Rose Bonavita and her work partner, Jennie Florio, set a record by drilling 900 holes and driving 3,300 rivets in the tail of a Grumman TBF Avenger torpedo bomber during one six-hour overnight shift in June 1943. President Franklin D. Roosevelt later commended Bonavita. After the war, she married and became a Long Island homemaker.

Rosalind P. Walter, who helped build the F4U marine gull-wing fighter plane, was the inspiration for the 1942 song “Rosie the Riveter,” recorded by the popular swing bandleader Kay Kyser.

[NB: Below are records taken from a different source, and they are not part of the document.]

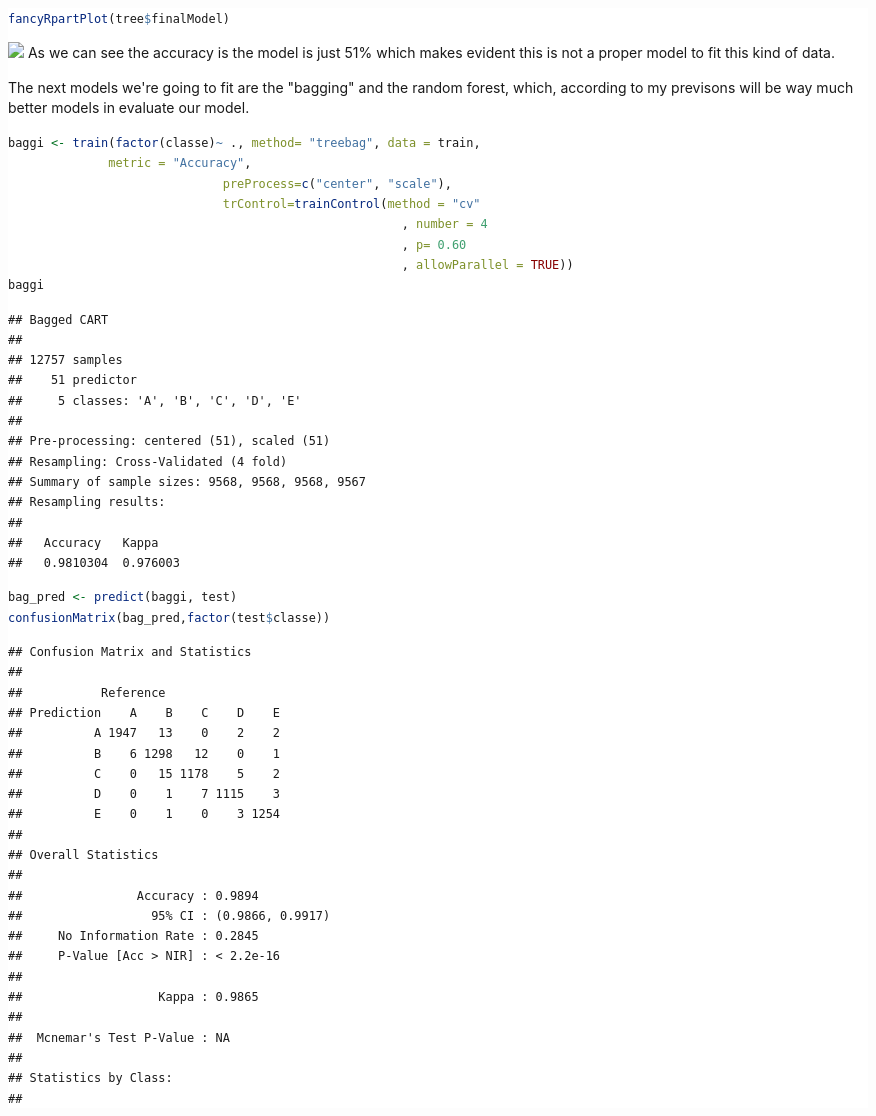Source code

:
 ```r
fancyRpartPlot(tree$finalModel)
```

![](Assigment-Machine-Learning/ftn-1.png)
As we can see the accuracy is the model is just 51% which makes evident this is not a proper model to fit this kind of data.

The next models we're going to fit are the "bagging" and the random forest, which, according to my previsons will be way much better models in evaluate our model.


```r
baggi <- train(factor(classe)~ ., method= "treebag", data = train,
              metric = "Accuracy", 
                              preProcess=c("center", "scale"),
                              trControl=trainControl(method = "cv"
                                                       , number = 4
                                                       , p= 0.60
                                                       , allowParallel = TRUE))
baggi
```

```
## Bagged CART 
## 
## 12757 samples
##    51 predictor
##     5 classes: 'A', 'B', 'C', 'D', 'E' 
## 
## Pre-processing: centered (51), scaled (51) 
## Resampling: Cross-Validated (4 fold) 
## Summary of sample sizes: 9568, 9568, 9568, 9567 
## Resampling results:
## 
##   Accuracy   Kappa   
##   0.9810304  0.976003
```

```r
bag_pred <- predict(baggi, test)
confusionMatrix(bag_pred,factor(test$classe))
```

```
## Confusion Matrix and Statistics
## 
##           Reference
## Prediction    A    B    C    D    E
##          A 1947   13    0    2    2
##          B    6 1298   12    0    1
##          C    0   15 1178    5    2
##          D    0    1    7 1115    3
##          E    0    1    0    3 1254
## 
## Overall Statistics
##                                           
##                Accuracy : 0.9894          
##                  95% CI : (0.9866, 0.9917)
##     No Information Rate : 0.2845          
##     P-Value [Acc > NIR] : < 2.2e-16       
##                                           
##                   Kappa : 0.9865          
##                                           
##  Mcnemar's Test P-Value : NA              
## 
## Statistics by Class:
## 
```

After the war, Walter became a philanthropist and a trustee at Long Island University.

Many other Long Island women, from all walks of life, left — or continue to leave — their mark on our area, the nation and the world:

• Sara Whalen, of Greenlawn, was a member of the U.S. women’s soccer team that won the 1999 World Cup.

• Judith Jacobs, of Woodbury, was the first female presiding officer of the Nassau County Legislature.

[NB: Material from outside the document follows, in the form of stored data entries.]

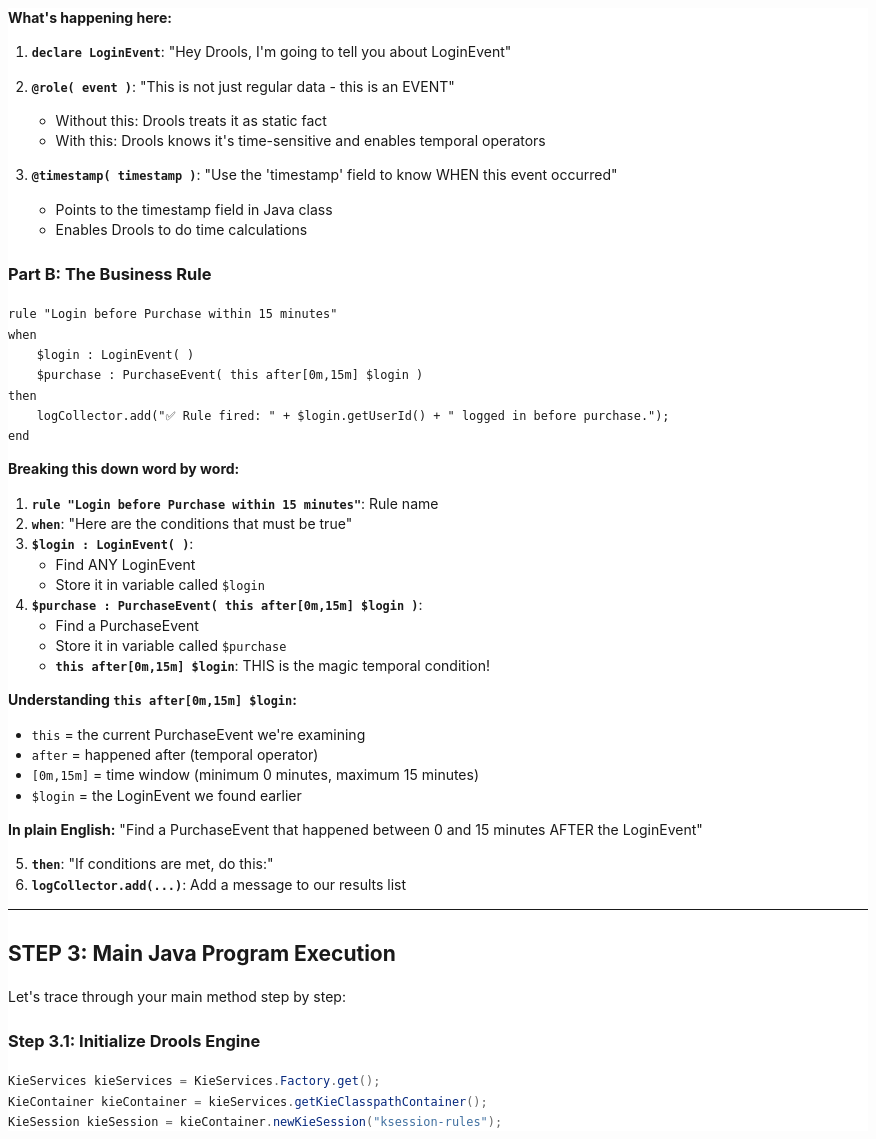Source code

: **What's happening here:**

1. **`declare LoginEvent`**: "Hey Drools, I'm going to tell you about LoginEvent"

2. **`@role( event )`**: "This is not just regular data - this is an EVENT"
    - Without this: Drools treats it as static fact
    - With this: Drools knows it's time-sensitive and enables temporal operators

3. **`@timestamp( timestamp )`**: "Use the 'timestamp' field to know WHEN this event occurred"
    - Points to the timestamp field in Java class
    - Enables Drools to do time calculations

### Part B: The Business Rule
```drools
rule "Login before Purchase within 15 minutes"
when
    $login : LoginEvent( )
    $purchase : PurchaseEvent( this after[0m,15m] $login )
then
    logCollector.add("✅ Rule fired: " + $login.getUserId() + " logged in before purchase.");
end
```

**Breaking this down word by word:**

1. **`rule "Login before Purchase within 15 minutes"`**: Rule name
2. **`when`**: "Here are the conditions that must be true"
3. **`$login : LoginEvent( )`**:
    - Find ANY LoginEvent
    - Store it in variable called `$login`
4. **`$purchase : PurchaseEvent( this after[0m,15m] $login )`**:
    - Find a PurchaseEvent
    - Store it in variable called `$purchase`
    - **`this after[0m,15m] $login`**: THIS is the magic temporal condition!

**Understanding `this after[0m,15m] $login`:**
- `this` = the current PurchaseEvent we're examining
- `after` = happened after (temporal operator)
- `[0m,15m]` = time window (minimum 0 minutes, maximum 15 minutes)
- `$login` = the LoginEvent we found earlier

**In plain English:** "Find a PurchaseEvent that happened between 0 and 15 minutes AFTER the LoginEvent"

5. **`then`**: "If conditions are met, do this:"
6. **`logCollector.add(...)`**: Add a message to our results list

---

## STEP 3: Main Java Program Execution

Let's trace through your main method step by step:

### Step 3.1: Initialize Drools Engine
```java
KieServices kieServices = KieServices.Factory.get();
KieContainer kieContainer = kieServices.getKieClasspathContainer();
KieSession kieSession = kieContainer.newKieSession("ksession-rules");
```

• Donna Karan, who grew up in Woodmere, is head designer and chief executive officer of the fashion company that bears her name.

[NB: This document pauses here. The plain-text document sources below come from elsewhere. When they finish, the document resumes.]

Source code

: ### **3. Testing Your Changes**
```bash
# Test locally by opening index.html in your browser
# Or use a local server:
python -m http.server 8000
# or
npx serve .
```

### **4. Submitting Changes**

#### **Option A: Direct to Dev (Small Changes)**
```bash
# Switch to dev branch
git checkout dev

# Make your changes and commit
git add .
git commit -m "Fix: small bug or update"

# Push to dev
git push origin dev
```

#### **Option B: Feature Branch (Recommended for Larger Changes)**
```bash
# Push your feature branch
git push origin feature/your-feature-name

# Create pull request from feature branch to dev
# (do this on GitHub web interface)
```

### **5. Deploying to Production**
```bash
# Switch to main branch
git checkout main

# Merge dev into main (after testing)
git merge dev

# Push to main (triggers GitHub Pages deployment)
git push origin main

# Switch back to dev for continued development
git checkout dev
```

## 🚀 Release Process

• Hazel Dukes, formerly of Roslyn, is a civil rights activist who served as both national and state president of the NAACP.

• Bernadette Castro, of Lloyd Harbor, is not only the former president of Castro Convertibles, but a former state commissioner of Parks, Recreation and Historic Preservation, and was a member of former Gov. George Pataki’s cabinet.

• Geri Barish, of Baldwin, is president of 1 in 9: The Long Island Breast Cancer Action Coalition.

• Doris Kearns Goodwin, a historian who grew up in Rockville Centre, won a Pulitzer Prize for “No Ordinary Time,” a book on Franklin and Eleanor Roosevelt.

• Dorothy Goosby, of Hempstead, filed suit against the town for racial discrimination in elections, won — and later became the first African-American woman ever elected to the Town Board.